__Records for this exercise__
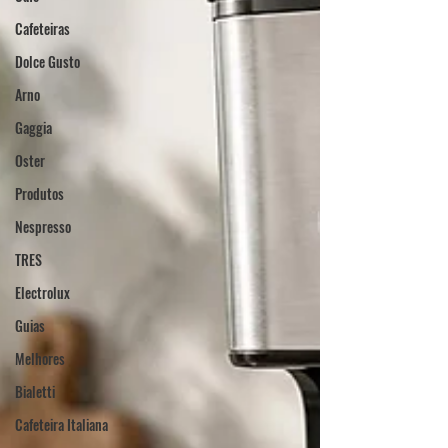
Cafeteiras
Dolce Gusto
Arno
Gaggia
Oster
Produtos
Nespresso
TRES
Electrolux
Guias
Melhores
Bialetti
Cafeteira Italiana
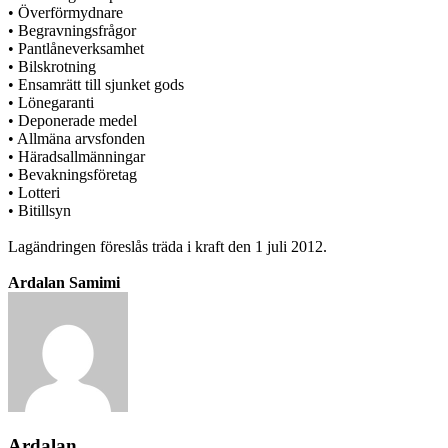
• Överförmydnare
• Begravningsfrågor
• Pantlåneverksamhet
• Bilskrotning
• Ensamrätt till sjunket gods
• Lönegaranti
• Deponerade medel
• Allmäna arvsfonden
• Häradsallmänningar
• Bevakningsföretag
• Lotteri
• Bitillsyn
Lagändringen föreslås träda i kraft den 1 juli 2012.
Ardalan Samimi
Ardalan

__Problem description__
Rewrite the text of the material above with "Lotteri" swapped for "Spel" and nothing else changed. Omit the pictures.

__Answer box__
Cafeteiras
Dolce Gusto
Arno
Gaggia
Oster
Produtos
Nespresso
TRES
Electrolux
Guias
Melhores
Bialetti
Cafeteira Italiana
• Överförmydnare
• Begravningsfrågor
• Pantlåneverksamhet
• Bilskrotning
• Ensamrätt till sjunket gods
• Lönegaranti
• Deponerade medel
• Allmäna arvsfonden
• Häradsallmänningar
• Bevakningsföretag
• Spel
• Bitillsyn
Lagändringen föreslås träda i kraft den 1 juli 2012.
Ardalan Samimi
Ardalan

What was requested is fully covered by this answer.